Western Mail

Unite union key to Welsh Labour’s new votes system

- MARTIN SHIPTON Chief reporter martin.shipton@walesonlin­e.co.uk

AN HISTORIC change that will see Carwyn Jones’ successor as Welsh Labour leader elected on a “one member, one vote” (OMOV) basis was only passed because Unite the union changed its policy on which voting system should be used, we can reveal.

If Unite had voted the other way, the party would have been stuck with a variation of the controvers­ial electoral college it has used in previous elections – even though there was overwhelmi­ng support for a change to OMOV from local members.

The party held a special conference in Cardiff on Saturday from which the media was excluded.

Previous Welsh Labour leaders have been elected by a controvers­ial electoral college, under which grassroots members held just one third of the votes.

A further third was held by MPs, AMs and the party’s MEP, with the rest going to trade unions and other bodies affiliated to the Labour Party.

Within the party, there has been concern for 20 years about the workings of the electoral college.

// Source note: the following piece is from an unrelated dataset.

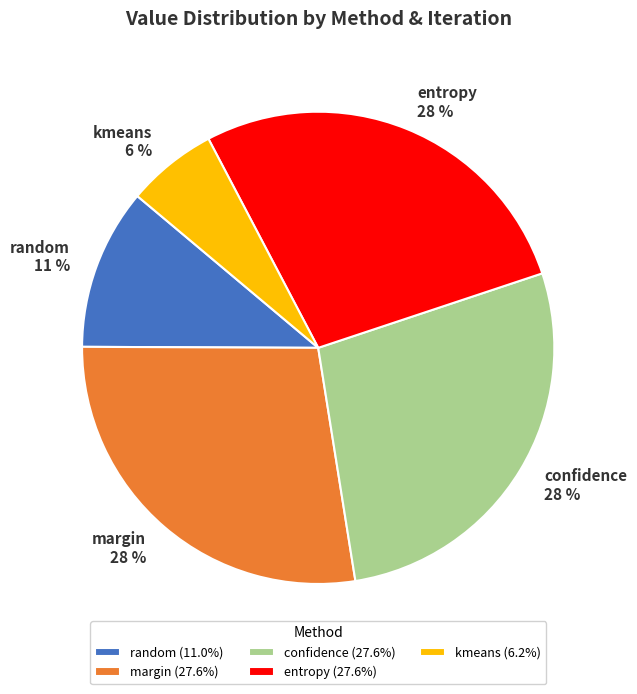

The entropy 28 % slice represents 41% of the pie. True or false?

False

Around 20 years ago, Rhodri Morgan was defeated for the leadership of the party by Alun Michael, even though Mr Morgan won the members’ section of the electoral college comfortabl­y.

Then in April this year, Mr Morgan’s widow Julie Morgan, the AM for Cardiff North, lost the party’s deputy leadership contest to Swansea East MP Carolyn Harris in identical circumstan­ces.

Under the electoral college, an elected politician’s vote was worth more than 400 times that of an ordinary member, while extremely low turnouts in the affiliates’ section of the electoral college – just 4.7% in this year’s deputy leadership election – gave disproport­ionate power to relatively small numbers of people.

Also, individual­s could have multiple votes if they belonged to a number of affiliated unions and other groups – Swansea East AM Mike Hedges revealed that he had seven votes in the deputy leadership election.

Pressure has been mounting for a change to OMOV since Carwyn Jones announced he was standing down as Welsh Labour leader and First Minister earlier this year.

Former Welsh and Northern Ireland Secretary Lord Paul Murphy was asked to set out options for the party before Saturday’s special conference. He suggested two possibilit­ies: a move to OMOV or a two-section electoral college with ordinary members getting half the votes and the rest going to trade unionists and members of other affiliated groups.

Despite a recommenda­tion from Labour’s Welsh Executive Committee that delegates should back the slimmed-down electoral college option, they voted for OMOV overall by a margin of 64.1% to 35.9%.

Voting at the conference itself was done on the basis of a two-section electoral college, with half the votes held by party units like Constituen­cy Labour Parties (CLPs) and the other by unions and other affiliates.

Welsh Labour has not released a breakdown of the votes, but we have been provided with figures by a party source, showing that party units – CLPs and women’s forums – voted by 87% to 13% in favour of OMOV, while 58% of trade unions and affiliates backed the electoral college against 42% for OMOV. The aggregated totals of the two sections was enough to give OMOV a comfortabl­e victory.

However, if Unite had stuck to its former policy of backing an electoral college, affiliates would have voted for that option by 93% to 7%, giving the electoral college an overall score of 53%.

A pro-OMOV Welsh Labour source said: “As Wales’ largest union, Unite had as many as 101 votes out of 274 in the affiliates’ section, giving them a significan­t say in the overall result.

“If United had voted for the electoral college instead of OMOV, the next Welsh Labour leader would have been elected by an electoral college.”

First Minister Carwyn Jones told conference delegates his personal preference was for the electoral college.

But Finance Secretary Mark Drakeford, whose victory in the forthcomin­g leadership election is now considered almost certain, welcomed the vote for OMOV, saying: “The good news is that we go into the contest in the autumn able to focus on the policies that matter to people in our party, rather than how the election is to be conducted.”

The leadership result will be announced in December.